Collected data —
------------

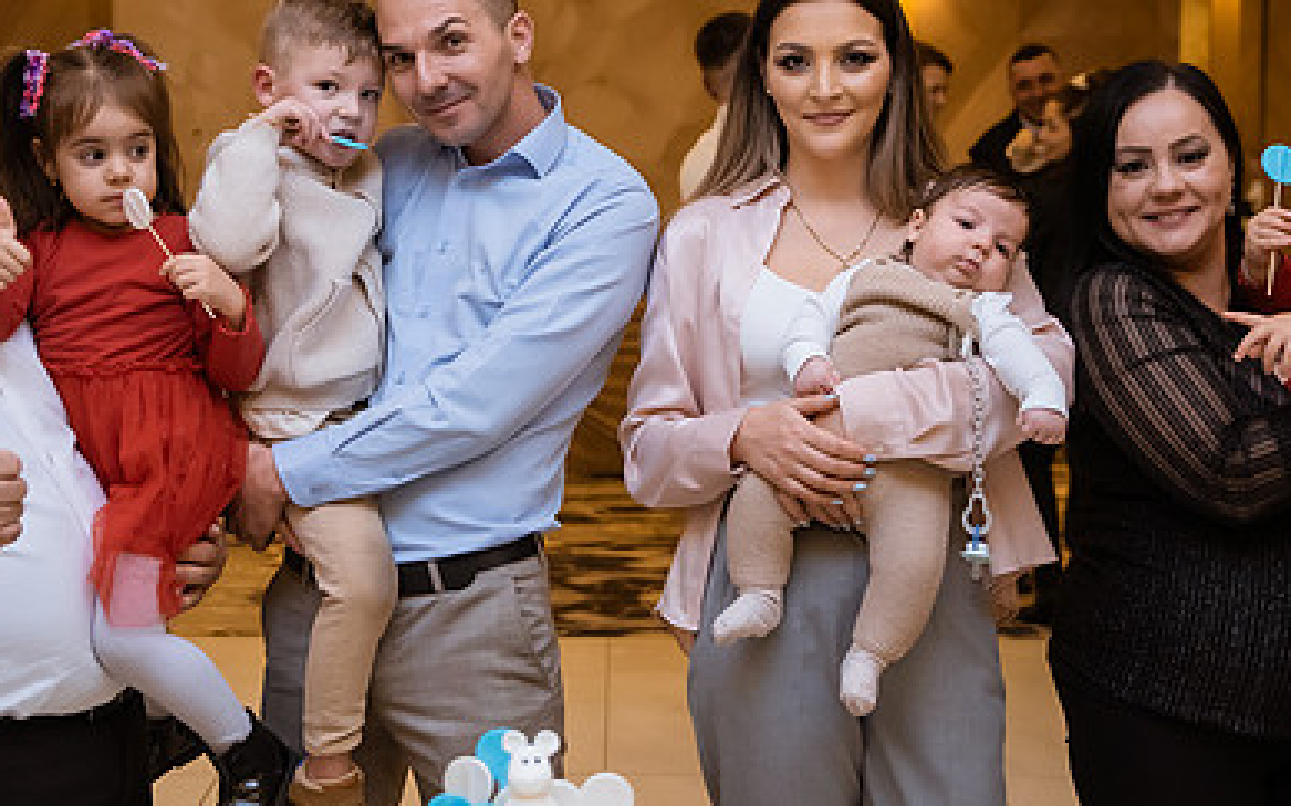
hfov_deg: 32.5
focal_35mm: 63
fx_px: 2216
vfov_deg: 20.6
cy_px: 365
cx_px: 597
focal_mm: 36
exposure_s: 1/160
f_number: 2.8
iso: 1600
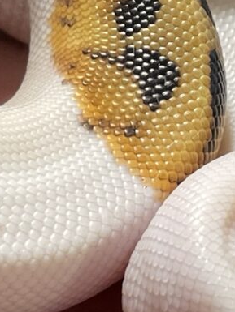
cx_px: 121
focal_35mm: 173
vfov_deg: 11.3
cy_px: -5
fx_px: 1565
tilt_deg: -46.6
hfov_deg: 8.6
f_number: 1.6
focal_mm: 4.2
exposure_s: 1/100
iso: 100
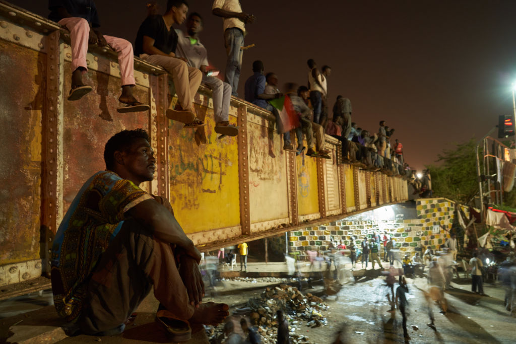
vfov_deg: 51.3
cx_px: 258
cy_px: 172
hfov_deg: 71.5
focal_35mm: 25
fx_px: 358
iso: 1000
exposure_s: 1/2
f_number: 4
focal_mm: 25
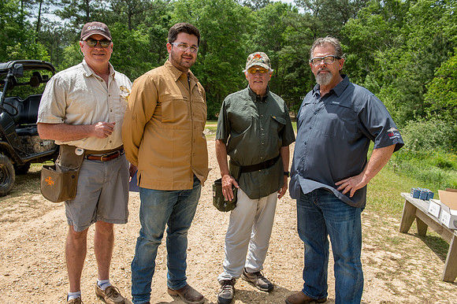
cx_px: 228
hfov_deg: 60.3
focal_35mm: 31
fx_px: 393
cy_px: 152
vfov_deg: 42.3
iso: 160
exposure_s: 1/250
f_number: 7.1
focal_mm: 31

------------

TASK TO CARRY OUT —
Take the line that contains "focal_35mm: 25" and every line after it up to the end of the records above, and restate them exactly, without the pictures.

ANSWER FOR THIS EXERCISE —
focal_35mm: 25
fx_px: 358
iso: 1000
exposure_s: 1/2
f_number: 4
focal_mm: 25
cx_px: 228
hfov_deg: 60.3
focal_35mm: 31
fx_px: 393
cy_px: 152
vfov_deg: 42.3
iso: 160
exposure_s: 1/250
f_number: 7.1
focal_mm: 31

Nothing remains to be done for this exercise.